As the size and context length of Large Language Models (LLMs) grow, weight-activation quantization has emerged as a crucial technique for efficient deployment of LLMs. Compared to weight-only quantization, weight-activation quantization presents greater challenges due to the presence of outliers in activations. Existing methods have made significant progress by exploring mixed-precision quantization and outlier suppression. However, these methods primarily focus on optimizing the results of single matrix multiplication, neglecting the bidirectional propagation of quantization errors in LLMs. Specifically, errors accumulate vertically within the same token through layers, and diffuse horizontally across different tokens due to self-attention mechanisms. To address this issue, we introduce BiSup, a Bidirectional quantization error Suppression method. By constructing appropriate optimizable parameter spaces, BiSup utilizes a small amount of data for quantization-aware parameter-efficient fine-tuning to suppress the error vertical accumulation. Besides, BiSup employs prompt mixed-precision quantization strategy, which preserves high precision for the key-value cache of system prompts, to mitigate the error horizontal diffusion. Extensive experiments on Llama and Qwen families demonstrate that BiSup can improve performance over two state-of-the-art methods (the average WikiText2 perplexity decreases from 13.26 to 9.41 for Atom and from 14.33 to 7.85 for QuaRot under the W3A3-g128 configuration), further facilitating the practical applications of low-bit weight-activation quantization.
Paper Structure (29 sections, 8 equations, 5 figures, 17 tables, 1 algorithm)

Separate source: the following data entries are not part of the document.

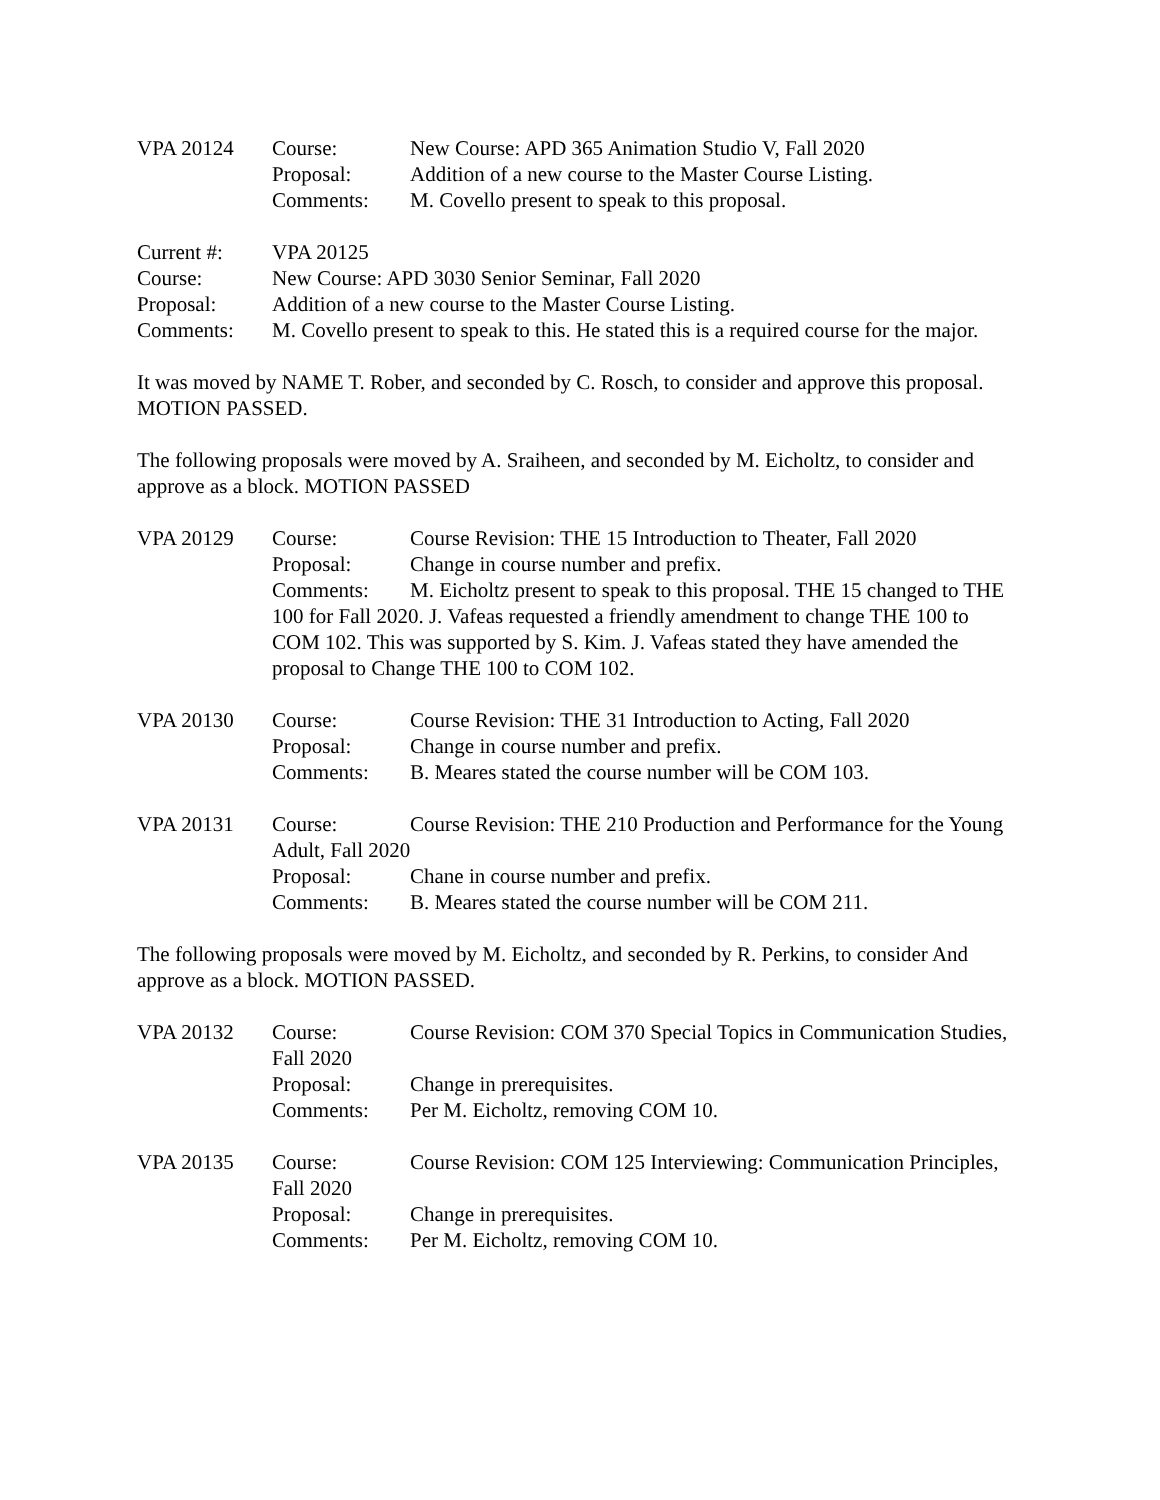VPA 20124 Course: New Course: APD 365 Animation Studio V, Fall 2020
Proposal: Addition of a new course to the Master Course Listing.
Comments: M. Covello present to speak to this proposal.
Current #: VPA 20125
Course: New Course: APD 3030 Senior Seminar, Fall 2020
Proposal: Addition of a new course to the Master Course Listing.
Comments: M. Covello present to speak to this. He stated this is a required course for the major.
It was moved by NAME T. Rober, and seconded by C. Rosch, to consider and approve this proposal. MOTION PASSED.
The following proposals were moved by A. Sraiheen, and seconded by M. Eicholtz, to consider and approve as a block. MOTION PASSED
VPA 20129 Course: Course Revision: THE 15 Introduction to Theater, Fall 2020
Proposal: Change in course number and prefix.
Comments: M. Eicholtz present to speak to this proposal. THE 15 changed to THE 100 for Fall 2020. J. Vafeas requested a friendly amendment to change THE 100 to COM 102. This was supported by S. Kim. J. Vafeas stated they have amended the proposal to Change THE 100 to COM 102.
VPA 20130 Course: Course Revision: THE 31 Introduction to Acting, Fall 2020
Proposal: Change in course number and prefix.
Comments: B. Meares stated the course number will be COM 103.
VPA 20131 Course: Course Revision: THE 210 Production and Performance for the Young Adult, Fall 2020
Proposal: Chane in course number and prefix.
Comments: B. Meares stated the course number will be COM 211.
The following proposals were moved by M. Eicholtz, and seconded by R. Perkins, to consider And approve as a block. MOTION PASSED.
VPA 20132 Course: Course Revision: COM 370 Special Topics in Communication Studies, Fall 2020
Proposal: Change in prerequisites.
Comments: Per M. Eicholtz, removing COM 10.
VPA 20135 Course: Course Revision: COM 125 Interviewing: Communication Principles, Fall 2020
Proposal: Change in prerequisites.
Comments: Per M. Eicholtz, removing COM 10.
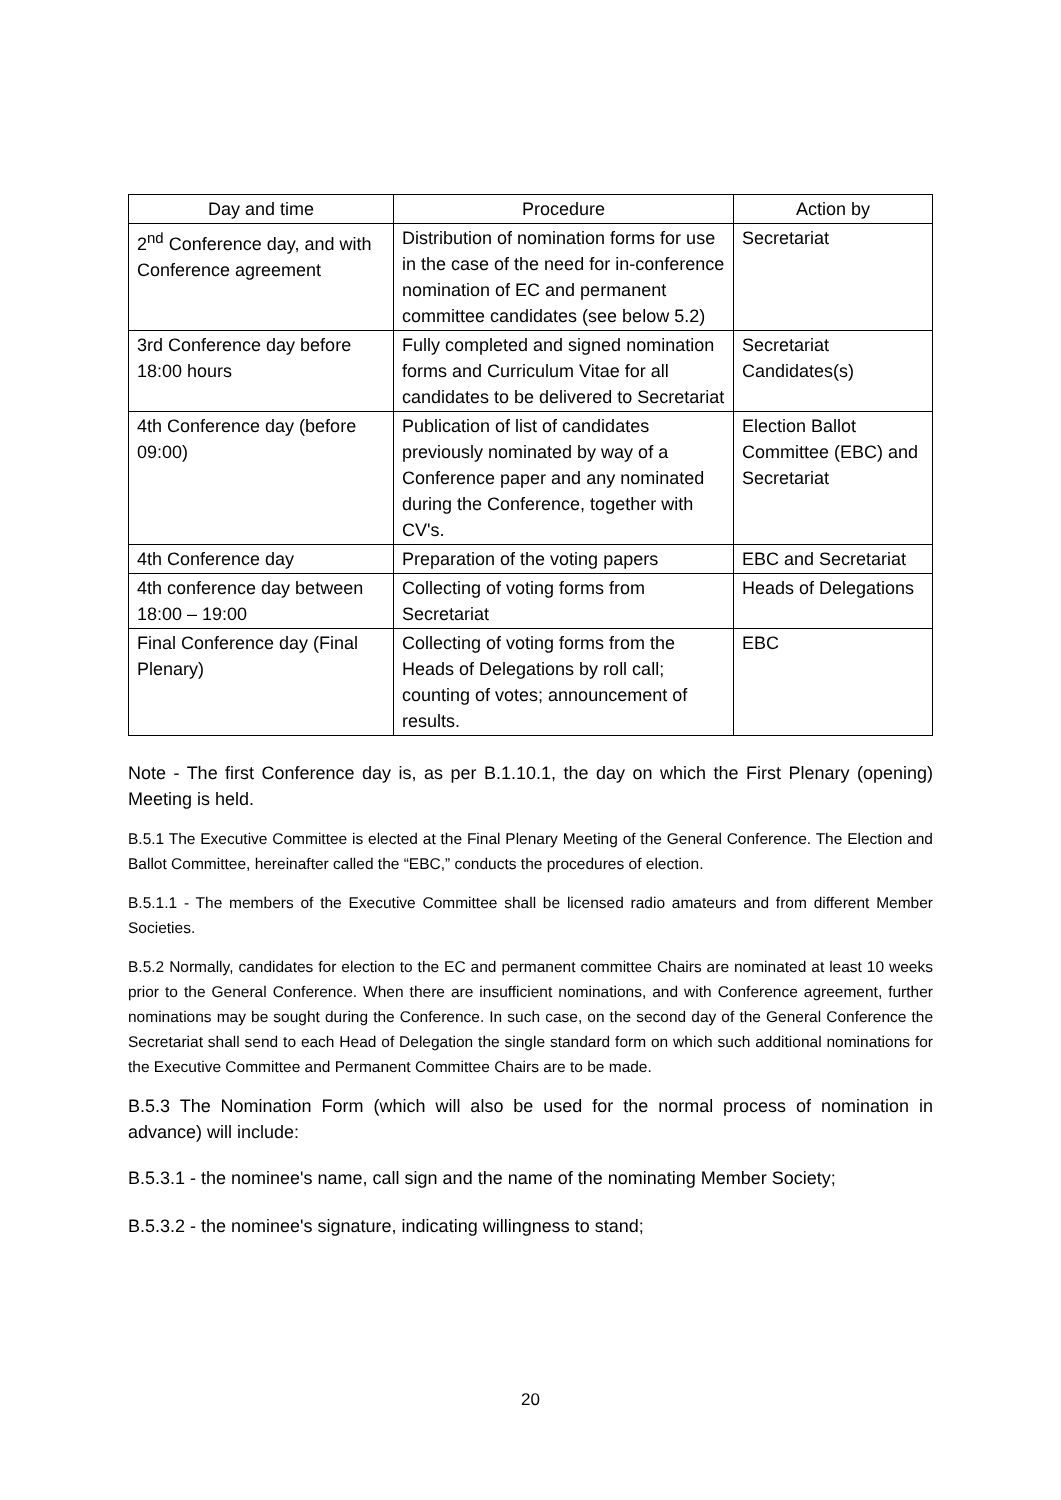| Day and time | Procedure | Action by |
| --- | --- | --- |
| 2<sup>nd</sup> Conference day, and with Conference agreement | Distribution of nomination forms for use in the case of the need for in-conference nomination of EC and permanent committee candidates (see below 5.2) | Secretariat |
| 3rd Conference day before 18:00 hours | Fully completed and signed nomination forms and Curriculum Vitae for all candidates to be delivered to Secretariat | Secretariat Candidates(s) |
| 4th Conference day (before 09:00) | Publication of list of candidates previously nominated by way of a Conference paper and any nominated during the Conference, together with CV's. | Election Ballot Committee (EBC) and Secretariat |
| 4th Conference day | Preparation of the voting papers | EBC and Secretariat |
| 4th conference day between 18:00 – 19:00 | Collecting of voting forms from Secretariat | Heads of Delegations |
| Final Conference day (Final Plenary) | Collecting of voting forms from the Heads of Delegations by roll call; counting of votes; announcement of results. | EBC |
Note - The first Conference day is, as per B.1.10.1, the day on which the First Plenary (opening) Meeting is held.
B.5.1 The Executive Committee is elected at the Final Plenary Meeting of the General Conference. The Election and Ballot Committee, hereinafter called the “EBC,” conducts the procedures of election.
B.5.1.1 - The members of the Executive Committee shall be licensed radio amateurs and from different Member Societies.
B.5.2 Normally, candidates for election to the EC and permanent committee Chairs are nominated at least 10 weeks prior to the General Conference. When there are insufficient nominations, and with Conference agreement, further nominations may be sought during the Conference. In such case, on the second day of the General Conference the Secretariat shall send to each Head of Delegation the single standard form on which such additional nominations for the Executive Committee and Permanent Committee Chairs are to be made.
B.5.3 The Nomination Form (which will also be used for the normal process of nomination in advance) will include:
B.5.3.1 - the nominee's name, call sign and the name of the nominating Member Society;
B.5.3.2 - the nominee's signature, indicating willingness to stand;
20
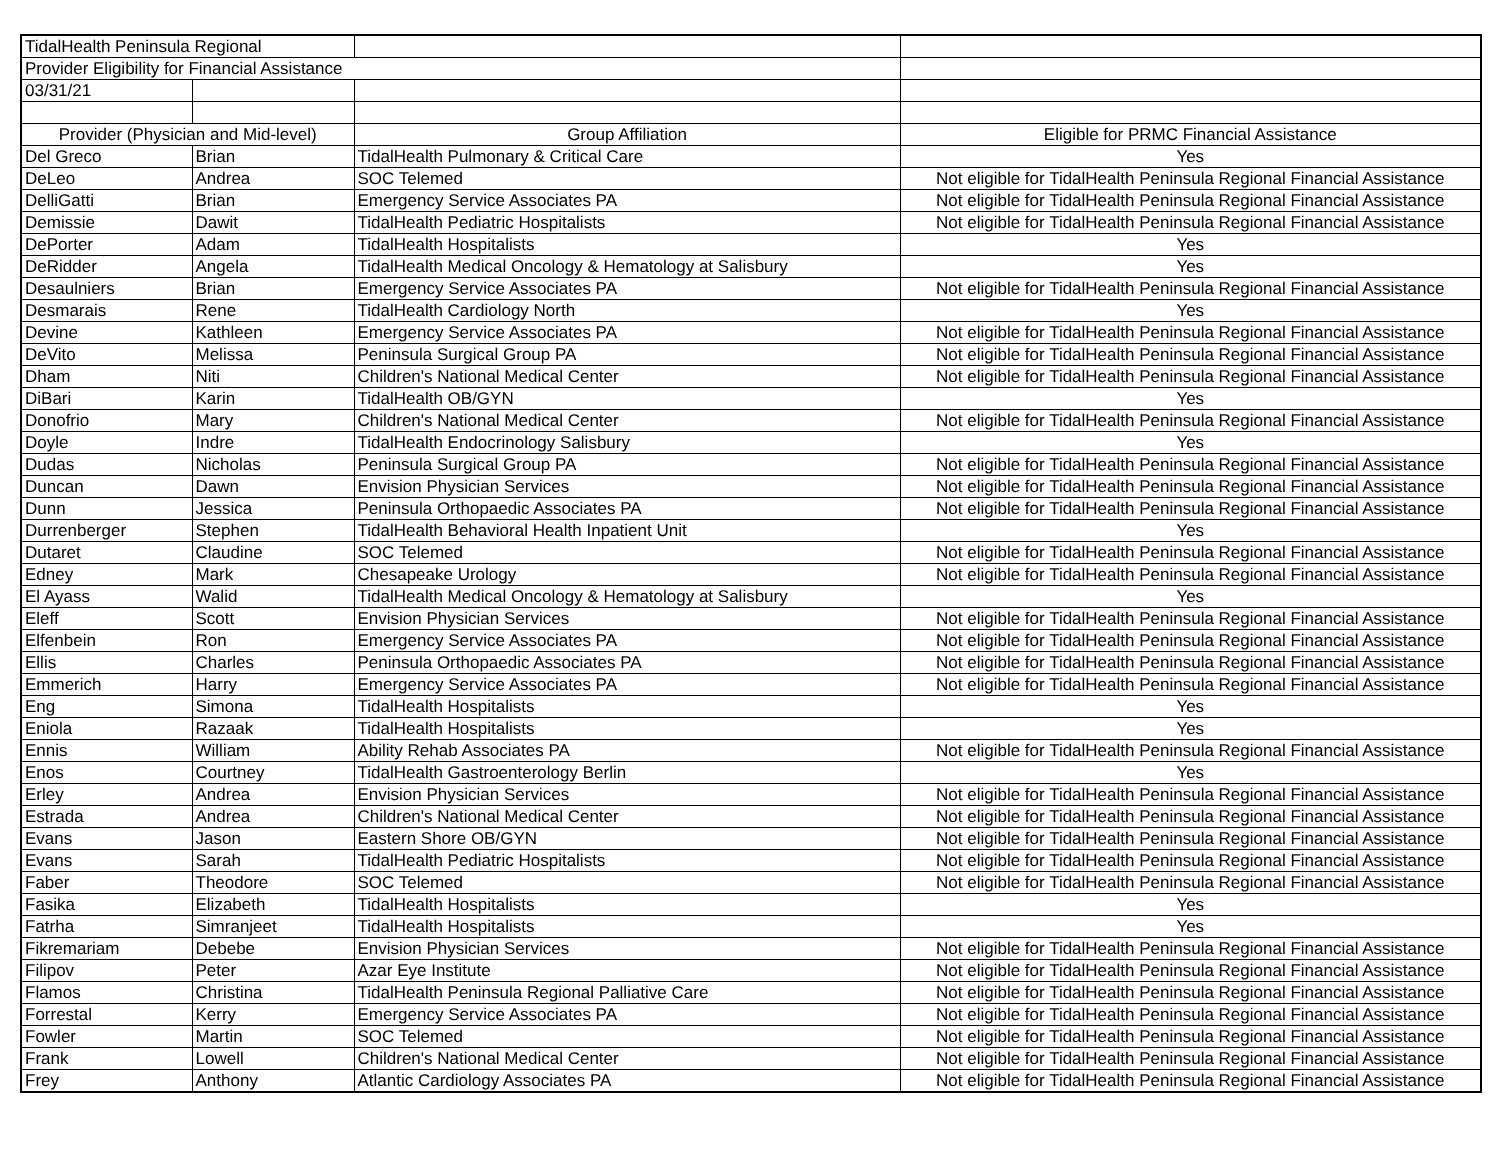| TidalHealth Peninsula Regional | | | |
| Provider Eligibility for Financial Assistance | | | |
| 03/31/21 | | | |
| Provider (Physician and Mid-level) | | Group Affiliation | Eligible for PRMC Financial Assistance |
| Del Greco | Brian | TidalHealth Pulmonary & Critical Care | Yes |
| DeLeo | Andrea | SOC Telemed | Not eligible for TidalHealth Peninsula Regional Financial Assistance |
| DelliGatti | Brian | Emergency Service Associates PA | Not eligible for TidalHealth Peninsula Regional Financial Assistance |
| Demissie | Dawit | TidalHealth Pediatric Hospitalists | Not eligible for TidalHealth Peninsula Regional Financial Assistance |
| DePorter | Adam | TidalHealth Hospitalists | Yes |
| DeRidder | Angela | TidalHealth Medical Oncology & Hematology at Salisbury | Yes |
| Desaulniers | Brian | Emergency Service Associates PA | Not eligible for TidalHealth Peninsula Regional Financial Assistance |
| Desmarais | Rene | TidalHealth Cardiology North | Yes |
| Devine | Kathleen | Emergency Service Associates PA | Not eligible for TidalHealth Peninsula Regional Financial Assistance |
| DeVito | Melissa | Peninsula Surgical Group PA | Not eligible for TidalHealth Peninsula Regional Financial Assistance |
| Dham | Niti | Children's National Medical Center | Not eligible for TidalHealth Peninsula Regional Financial Assistance |
| DiBari | Karin | TidalHealth OB/GYN | Yes |
| Donofrio | Mary | Children's National Medical Center | Not eligible for TidalHealth Peninsula Regional Financial Assistance |
| Doyle | Indre | TidalHealth Endocrinology Salisbury | Yes |
| Dudas | Nicholas | Peninsula Surgical Group PA | Not eligible for TidalHealth Peninsula Regional Financial Assistance |
| Duncan | Dawn | Envision Physician Services | Not eligible for TidalHealth Peninsula Regional Financial Assistance |
| Dunn | Jessica | Peninsula Orthopaedic Associates PA | Not eligible for TidalHealth Peninsula Regional Financial Assistance |
| Durrenberger | Stephen | TidalHealth Behavioral Health Inpatient Unit | Yes |
| Dutaret | Claudine | SOC Telemed | Not eligible for TidalHealth Peninsula Regional Financial Assistance |
| Edney | Mark | Chesapeake Urology | Not eligible for TidalHealth Peninsula Regional Financial Assistance |
| El Ayass | Walid | TidalHealth Medical Oncology & Hematology at Salisbury | Yes |
| Eleff | Scott | Envision Physician Services | Not eligible for TidalHealth Peninsula Regional Financial Assistance |
| Elfenbein | Ron | Emergency Service Associates PA | Not eligible for TidalHealth Peninsula Regional Financial Assistance |
| Ellis | Charles | Peninsula Orthopaedic Associates PA | Not eligible for TidalHealth Peninsula Regional Financial Assistance |
| Emmerich | Harry | Emergency Service Associates PA | Not eligible for TidalHealth Peninsula Regional Financial Assistance |
| Eng | Simona | TidalHealth Hospitalists | Yes |
| Eniola | Razaak | TidalHealth Hospitalists | Yes |
| Ennis | William | Ability Rehab Associates PA | Not eligible for TidalHealth Peninsula Regional Financial Assistance |
| Enos | Courtney | TidalHealth Gastroenterology Berlin | Yes |
| Erley | Andrea | Envision Physician Services | Not eligible for TidalHealth Peninsula Regional Financial Assistance |
| Estrada | Andrea | Children's National Medical Center | Not eligible for TidalHealth Peninsula Regional Financial Assistance |
| Evans | Jason | Eastern Shore OB/GYN | Not eligible for TidalHealth Peninsula Regional Financial Assistance |
| Evans | Sarah | TidalHealth Pediatric Hospitalists | Not eligible for TidalHealth Peninsula Regional Financial Assistance |
| Faber | Theodore | SOC Telemed | Not eligible for TidalHealth Peninsula Regional Financial Assistance |
| Fasika | Elizabeth | TidalHealth Hospitalists | Yes |
| Fatrha | Simranjeet | TidalHealth Hospitalists | Yes |
| Fikremariam | Debebe | Envision Physician Services | Not eligible for TidalHealth Peninsula Regional Financial Assistance |
| Filipov | Peter | Azar Eye Institute | Not eligible for TidalHealth Peninsula Regional Financial Assistance |
| Flamos | Christina | TidalHealth Peninsula Regional Palliative Care | Not eligible for TidalHealth Peninsula Regional Financial Assistance |
| Forrestal | Kerry | Emergency Service Associates PA | Not eligible for TidalHealth Peninsula Regional Financial Assistance |
| Fowler | Martin | SOC Telemed | Not eligible for TidalHealth Peninsula Regional Financial Assistance |
| Frank | Lowell | Children's National Medical Center | Not eligible for TidalHealth Peninsula Regional Financial Assistance |
| Frey | Anthony | Atlantic Cardiology Associates PA | Not eligible for TidalHealth Peninsula Regional Financial Assistance |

This paper contains 29 sections, 8 equations, 5 figures, 17 tables, 1 algorithm.

Figures (5)

  • Figure 1: The error propagation within attention block under activation-only quantization. Different colors on the tensor represent different meanings, where orange indicates that it contains quantization error and white the opposite.
  • Figure 2: (a) and (b) show the attention maps of Llama3-8B and Llama3-8B-Instruct, respectively, and (c) illustrates the flow of the prompt mixed-precision quantization strategy. The symbols in (c) are explained as follows: SP, UP, and NT represent the system prompt, user prompt, and newly generated next token, respectively. These three elements together constitute the input to the LLM. FP LLM refers to the original LLM, while INT LLM denotes the quantized counterpart. Step ① indicates encoding and storing the system prompt into the KV cache at high precision. Step ② involves the model quantization. Step ③ describes the inference of the user prompt, which includes interactions with the mixed-precision KV cache. Step ④ denotes the prediction of the next token.
  • Figure 3: The mean square error (MSE$\downarrow$) of the activation of the last decoder layer in Llama3-8B. The dataset used for visualization is WikiText2, where Calib is sampled from the training set (and used to calibrate the quanitized model) and Eval is sampled from the test set. Explanation of notation: Atom (Calib) denotes the result of the Atom method on the Calib dataset of WikiText2. Note that due to algorithmic differences, Atom (or Atom_BiSup) and QuaRot (or QuaRot_BiSup) do not have the same activation, so MSE comparisons between these two types of methods make no sense.
  • Figure A1: Loss curves on the first layer of Llama3-8B under different settings. (S)LREC denotes (Stabilized) Low-Rank Error Compensation.
  • Figure A2: Loss curves on the first layer of Qwen1.5-7B under different settings. (S)LREC denotes (Stabilized) Low-Rank Error Compensation.